UK

The historic document drawn up by King Charles II to outline the terms on which he would return to Britain and assume the throne is expected to fetch up to £600,000 at auction.

Sotheby’s in London will offer one of just two surviving copies of the Declaration of Breda, which is signed by Charles II, as the star lot of its “Coronation Sale” auction on 4 May.

The historic document re-established the British monarchy following the execution of King Charles I in 1649 and the death of Oliver Cromwell, who had served as Lord Protector during the crown’s absence, in 1658.

Charles II drew up the declaration in 1660 during a time of public unrest in Britain.

The document would prove to be his ticket out of exile and back to London where he would rule for the next 25 years.

His father was executed after the English Civil War, between the royalist supporters of the monarchy and Cromwell’s parliamentarians.

The Declaration of Breda outlined how the monarchy would once again rule the country, with the terms still applying today as King Charles III prepares for his coronation on 6 May.

The document is expected to fetch between £400,000 and £600,000 when it goes up for auction two days before the coronation.
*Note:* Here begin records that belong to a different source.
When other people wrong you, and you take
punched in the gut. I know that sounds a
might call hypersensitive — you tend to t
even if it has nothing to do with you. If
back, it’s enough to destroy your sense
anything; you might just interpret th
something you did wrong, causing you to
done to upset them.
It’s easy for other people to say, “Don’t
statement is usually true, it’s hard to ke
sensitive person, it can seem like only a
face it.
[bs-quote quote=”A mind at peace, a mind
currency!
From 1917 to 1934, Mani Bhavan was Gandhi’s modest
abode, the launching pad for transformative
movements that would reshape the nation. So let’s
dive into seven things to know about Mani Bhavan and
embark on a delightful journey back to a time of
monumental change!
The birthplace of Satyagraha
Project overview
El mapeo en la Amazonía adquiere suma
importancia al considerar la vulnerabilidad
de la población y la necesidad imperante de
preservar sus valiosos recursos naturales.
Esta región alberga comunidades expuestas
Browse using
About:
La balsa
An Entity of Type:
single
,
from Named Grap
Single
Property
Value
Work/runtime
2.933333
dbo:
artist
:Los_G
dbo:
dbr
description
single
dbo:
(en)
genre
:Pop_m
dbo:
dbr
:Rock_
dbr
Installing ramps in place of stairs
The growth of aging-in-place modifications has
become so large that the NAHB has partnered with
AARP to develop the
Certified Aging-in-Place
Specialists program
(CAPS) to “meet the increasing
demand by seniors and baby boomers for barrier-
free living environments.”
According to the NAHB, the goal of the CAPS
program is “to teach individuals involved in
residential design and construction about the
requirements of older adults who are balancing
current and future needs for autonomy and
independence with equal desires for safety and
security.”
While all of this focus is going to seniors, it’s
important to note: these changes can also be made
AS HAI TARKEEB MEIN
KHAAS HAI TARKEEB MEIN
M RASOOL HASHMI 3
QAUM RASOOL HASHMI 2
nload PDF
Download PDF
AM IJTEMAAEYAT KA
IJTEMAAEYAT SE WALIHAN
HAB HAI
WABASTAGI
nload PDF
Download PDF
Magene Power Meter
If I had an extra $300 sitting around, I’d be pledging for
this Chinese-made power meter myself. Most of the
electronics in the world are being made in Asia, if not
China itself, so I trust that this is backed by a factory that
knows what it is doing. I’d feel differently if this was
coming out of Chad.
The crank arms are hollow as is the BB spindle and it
Gabriel Heaton, Sotheby’s manuscripts specialist, said: “Alongside the Magna Carta, the Bill of Rights and the Act of Settlement, this is one of a small number of transformational royal documents that have changed royal power forever, and as such it is the most important of its kind to ever appear for public sale.”
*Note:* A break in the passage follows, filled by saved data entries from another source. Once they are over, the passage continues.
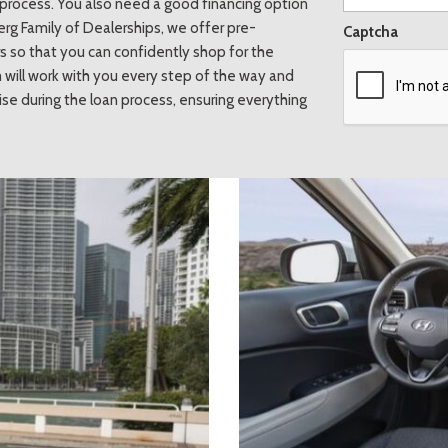
he process. You also need a good financing option
erg Family of Dealerships, we offer pre-
Captcha
 so that you can confidently shop for the
 will work with you every step of the way and
se during the loan process, ensuring everything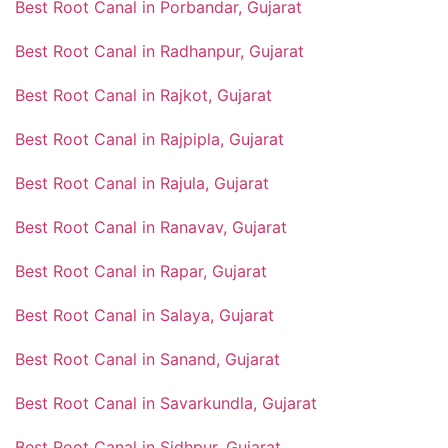
Best Root Canal in Porbandar, Gujarat
Best Root Canal in Radhanpur, Gujarat
Best Root Canal in Rajkot, Gujarat
Best Root Canal in Rajpipla, Gujarat
Best Root Canal in Rajula, Gujarat
Best Root Canal in Ranavav, Gujarat
Best Root Canal in Rapar, Gujarat
Best Root Canal in Salaya, Gujarat
Best Root Canal in Sanand, Gujarat
Best Root Canal in Savarkundla, Gujarat
Best Root Canal in Sidhpur, Gujarat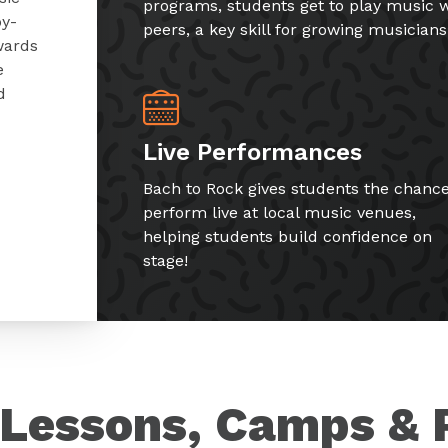
programs, students get to play music w
by-
peers, a key skill for growing musicians
wards
e
d
Live Performances
Bach to Rock gives students the chance
perform live at local music venues,
helping students build confidence on
stage!
Lessons, Camps & 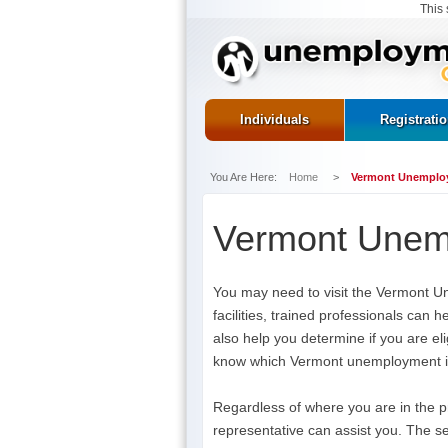
This 
Individuals
Registrati
You Are Here:
Home
>
Vermont Unemploy
Vermont Unemp
You may need to visit the Vermont U
facilities, trained professionals can
also help you determine if you are eli
know which Vermont unemployment insu
Regardless of where you are in the p
representative can assist you. The se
Five copies of the document were prepared by Charles II from exile in Breda (in the Protestant Netherlands) in April 1660.
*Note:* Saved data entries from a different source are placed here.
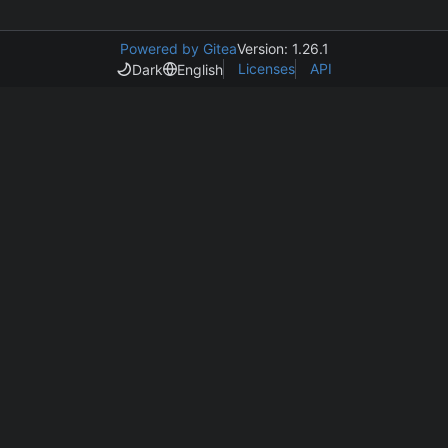
Powered by Gitea
Version: 1.26.1
Licenses
API
Dark
English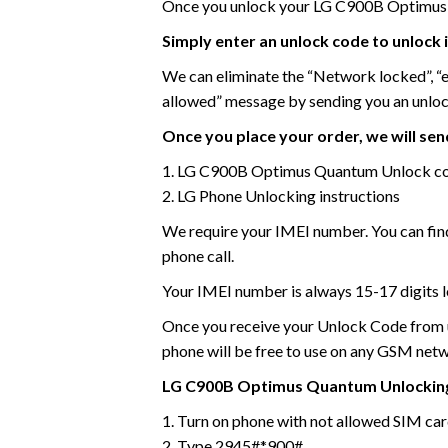
Once you unlock your LG C900B Optimus 
Simply enter an unlock code to unlock 
We can eliminate the “Network locked”, “
allowed” message by sending you an unlo
Once you place your order, we will send
1. LG C900B Optimus Quantum Unlock c
2. LG Phone Unlocking instructions
We require your IMEI number. You can find
phone call.
Your IMEI number is always 15-17 digits l
Once you receive your Unlock Code from us
phone will be free to use on any GSM net
LG C900B Optimus Quantum
Unlocking
1. Turn on phone with not allowed SIM ca
2. Type 2945#*900#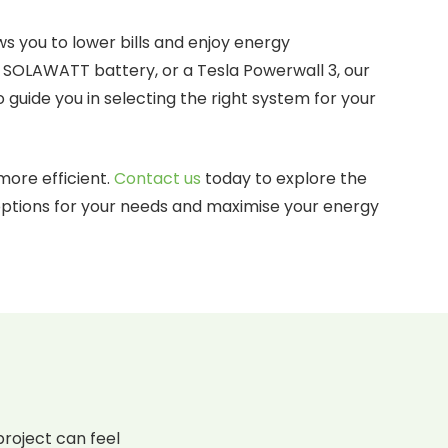
ws you to lower bills and enjoy energy
 SOLAWATT battery, or a Tesla Powerwall 3, our
 guide you in selecting the right system for your
more efficient.
Contact us
today to explore the
 options for your needs and maximise your energy
roject can feel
Each was to be sent to the principal power bases in Britain: the House of Commons, the City of London, the Army (these three copies are now presumed lost), the House of Lords (copy now in the parliamentary archives), and the Navy.

It is the copy sent to the Navy which is to be offered for sale at Sotheby’s, and which first passed into the hands of one of the most famous names of the era, Samuel Pepys, who was secretary to the general at sea, Sir Edward Montagu.

The document is entering the public domain for the first time in 40 years since its auction in 1985 from the collection of the descendants of Montagu, who was the man responsible for bringing the king back from exile in the Netherlands in 1660.

One of the most dramatic changes in British constitutional history had been accomplished in a matter of weeks and without significant bloodshed.

The declaration strikes a powerful tone of reconciliation with its hope that the restoration of the king would bind the wounds of civil war, its expression of compassion for all his subjects, and its promise to not seek revenge for past wrongs.

It reads: “To all Our loving Subjects… after this long silence, We have thought it Our Duty to Declare how much
We desire to contribute thereunto… We can never give over the hope in good time to obteyne the possession of that Right, which God and Nature hath made Our Due… after so long misery & sufferings… with as little bloud and dammage to our People, as is possible…”

The Declaration of Breda will be on display in Sotheby’s New Bond Street galleries alongside further coronation sale highlights from 21 April to 4 May.